_What to work on_.
Please answer these questions using the comment thread below:
1. What date appears on the post signed by RMill?
2. Which city does the writer addressing Nor'Easter say they are in?
3. In which state did that writer work as Publicist for the State Commission on Human Rights?

The cavalier attitude and incompetent manner in which the Bush administration and specifically Donald Rumsfeld have conducted the war effort has led to some intractible problems.

Republican members of the US Senate have said so. Former command level Generals from Iraq are saying so.

I do not believe this is hyperventilation or out of the mainstream of moderate thought. I do believe that Gore would have had a different approach but it is now impossible to say what that would have been. I just know that Bush has handled it wrong. I wish I was smarter to have a solution at hand but I don't and I don't know who does. But it seems to me, and this is probably not a popular one, that an increase in troop strength is required with requisite resource upgrades before we can withdraw completely.

Posted by: RMill | April 19, 2006 3:37 PM

To Nor'Easter...I hope we don't get one, I am in Boston. I talked to someone who seemed happy, inhis late sixities and said he did "EYE ON THE PRIZE" and was a Harvard MBA success story, yes, a black guy, reason talked to me was my tee shirt, and I have the group's CD on order...to see if they are good...he figured I was interested in Jazz, "New Orleans Jazz" was the Tee shirt...and he was into music, but when we stopped talking, and I had told him I used to be Publicist for the State Commission on Human Rights against discrimination -- law enforcement and he asked where...then I told him, Connecticut, and shortly after I tried to get him upset, outraged, we were fine, but, you certainly know, all is not settled, yes, I am white WASP, but I hate imperialism and oil corruption and anti-environmental and all that stuff, and am 57 and very angry and energetic...and intend to maintain what Nader calls "The Good Fight"--the guy who happened to talk to me, pulled in the plants as if a storm were coming as he retreated into a city building he owned...and oh yes, Katrina hit in a few days or the next day...not sure.

He is sane, but yes, he heard me. Yes, likely he thinks it is time for the youth to realize it is theirs to do. For him, maybe.

But, for Nader he is still out there, willing to fight the right fight. No nukes. No threats. Diplomacy.

And, to answer your what is to me "garbage" that Nader took Gore's votes, I like Nader SO MUCH MORE SOO MUCH MORE, that I cannot begin to allow such "garbage" I wanted and still do, Nader. and the point is for the entire audience, how many others actually WOULD have preferred Nader to either of the other two!?

Get with the music. Gore was stupid and thought the media knew the truth, when the votes were not counted accurately and he could have waited. MEDIA PRESSURE caused him to bow out. I hated the CBS news reporter who told him FALSELY that he was the "loser" and he knew he was not, and told her so, but she continued to ignore it. YEs, Gore got the popular votes.

But, whose truth was it?

Gore won really? No.

The truth was the media pulled Bush, and NO, I do not think it was Bush, it was Indeed the Media, just as I believe the votes were "real" but not the TRUTH.

We are supposed to vote for the best.

_Recorded data_.
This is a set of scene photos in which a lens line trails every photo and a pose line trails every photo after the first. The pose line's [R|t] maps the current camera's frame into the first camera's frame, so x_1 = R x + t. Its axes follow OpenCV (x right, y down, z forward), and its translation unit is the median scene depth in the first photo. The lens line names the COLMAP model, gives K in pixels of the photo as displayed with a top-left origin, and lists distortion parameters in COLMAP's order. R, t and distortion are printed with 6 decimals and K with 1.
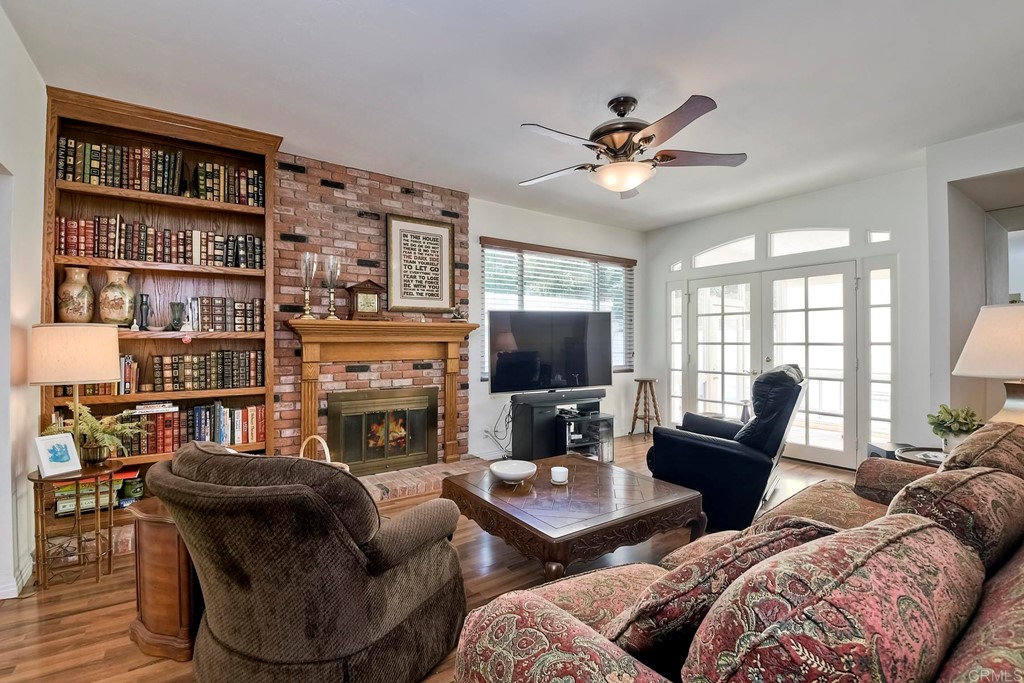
lens RADIAL K [[463.1, 0, 509.3], [0, 463.1, 335.5], [0, 0, 1]] dist [-0.006281, -0.011096]
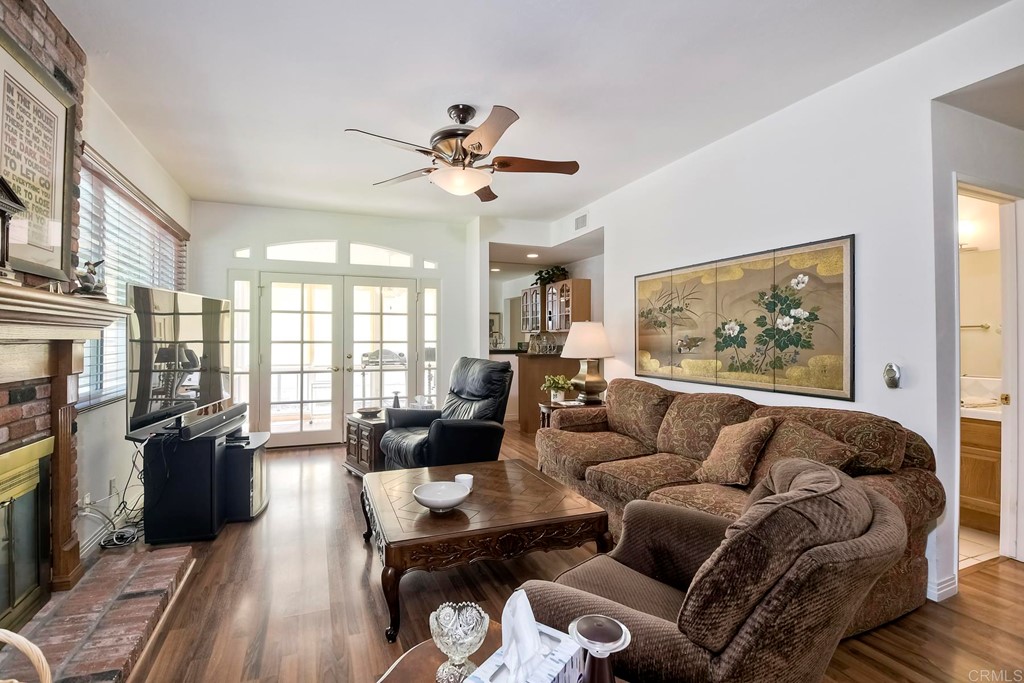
lens RADIAL K [[463.1, 0, 504.8], [0, 463.1, 334.5], [0, 0, 1]] dist [-0.006281, -0.011096]
pose [[0.221482, 0.011257, 0.975100, -0.506227], [-0.011456, 0.999894, -0.008941, 0.006886], [-0.975097, -0.009191, 0.221587, 0.454080]]
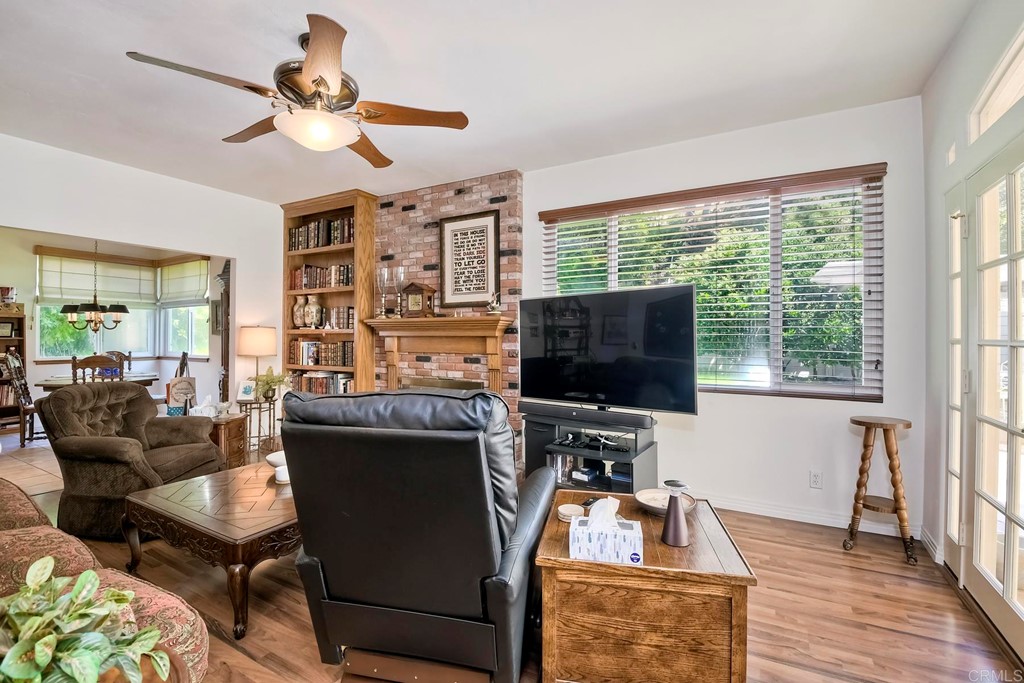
lens RADIAL K [[463.1, 0, 552.6], [0, 463.1, 334.2], [0, 0, 1]] dist [-0.006281, -0.011096]
pose [[0.429113, -0.001254, -0.903250, 0.795673], [0.007237, 0.999972, 0.002049, 0.008452], [0.903222, -0.007416, 0.429109, 0.725298]]
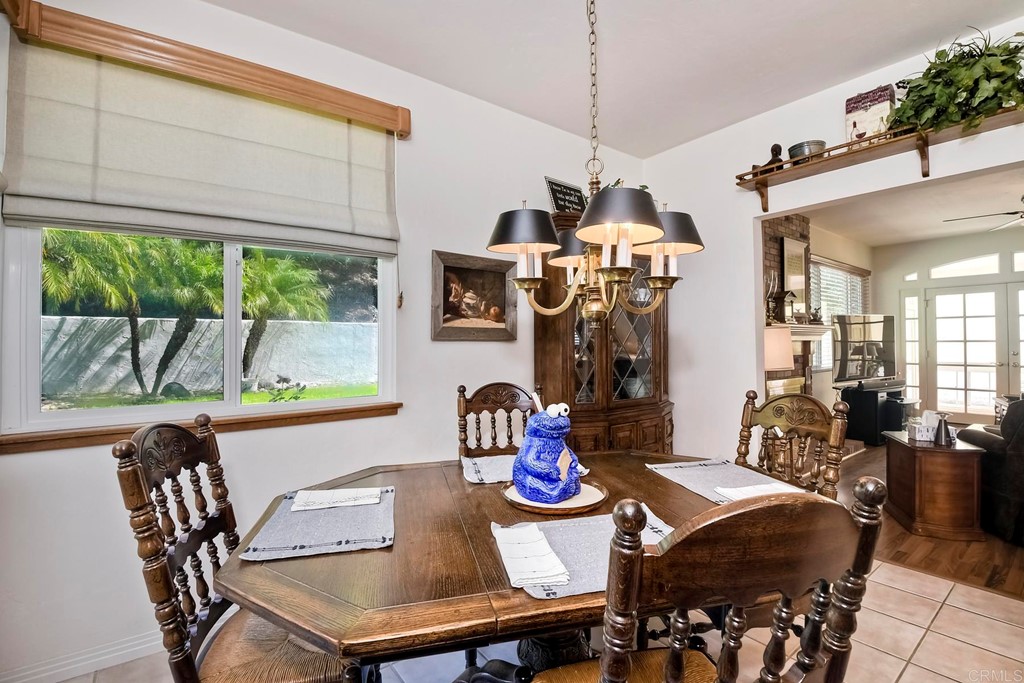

_Exercise solution_.
1. April 19, 2006
2. Boston
3. Connecticut